--- WHAT YOU ARE ASKED TO DO ---
Each line below should be restated exactly, with nothing dropped.

(Stored data)
--------------------

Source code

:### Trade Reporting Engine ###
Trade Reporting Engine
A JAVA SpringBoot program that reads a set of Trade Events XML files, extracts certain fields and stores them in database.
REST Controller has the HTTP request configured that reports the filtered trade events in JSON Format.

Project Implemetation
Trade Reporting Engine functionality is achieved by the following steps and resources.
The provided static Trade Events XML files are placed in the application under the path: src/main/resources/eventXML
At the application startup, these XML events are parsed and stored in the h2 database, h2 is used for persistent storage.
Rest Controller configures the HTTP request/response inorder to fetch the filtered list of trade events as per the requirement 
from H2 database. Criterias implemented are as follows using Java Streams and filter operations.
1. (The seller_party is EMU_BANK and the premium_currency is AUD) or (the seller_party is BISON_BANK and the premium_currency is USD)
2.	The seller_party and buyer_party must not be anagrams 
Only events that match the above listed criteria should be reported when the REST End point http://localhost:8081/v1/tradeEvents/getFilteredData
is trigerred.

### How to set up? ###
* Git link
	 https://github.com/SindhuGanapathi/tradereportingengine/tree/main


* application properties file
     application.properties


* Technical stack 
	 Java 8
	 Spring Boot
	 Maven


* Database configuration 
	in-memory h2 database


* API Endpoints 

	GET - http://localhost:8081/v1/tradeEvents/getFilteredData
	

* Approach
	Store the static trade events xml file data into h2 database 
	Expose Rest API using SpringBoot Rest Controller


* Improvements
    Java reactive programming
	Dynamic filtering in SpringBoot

--------------------

--- EXERCISE OUTPUT ---
Source code

:### Trade Reporting Engine ###
Trade Reporting Engine
A JAVA SpringBoot program that reads a set of Trade Events XML files, extracts certain fields and stores them in database.
REST Controller has the HTTP request configured that reports the filtered trade events in JSON Format.

Project Implemetation
Trade Reporting Engine functionality is achieved by the following steps and resources.
The provided static Trade Events XML files are placed in the application under the path: src/main/resources/eventXML
At the application startup, these XML events are parsed and stored in the h2 database, h2 is used for persistent storage.
Rest Controller configures the HTTP request/response inorder to fetch the filtered list of trade events as per the requirement 
from H2 database. Criterias implemented are as follows using Java Streams and filter operations.
1. (The seller_party is EMU_BANK and the premium_currency is AUD) or (the seller_party is BISON_BANK and the premium_currency is USD)
2.	The seller_party and buyer_party must not be anagrams 
Only events that match the above listed criteria should be reported when the REST End point http://localhost:8081/v1/tradeEvents/getFilteredData
is trigerred.

### How to set up? ###
* Git link
	 https://github.com/SindhuGanapathi/tradereportingengine/tree/main


* application properties file
     application.properties


* Technical stack 
	 Java 8
	 Spring Boot
	 Maven


* Database configuration 
	in-memory h2 database


* API Endpoints 

	GET - http://localhost:8081/v1/tradeEvents/getFilteredData
	

* Approach
	Store the static trade events xml file data into h2 database 
	Expose Rest API using SpringBoot Rest Controller


* Improvements
    Java reactive programming
	Dynamic filtering in SpringBoot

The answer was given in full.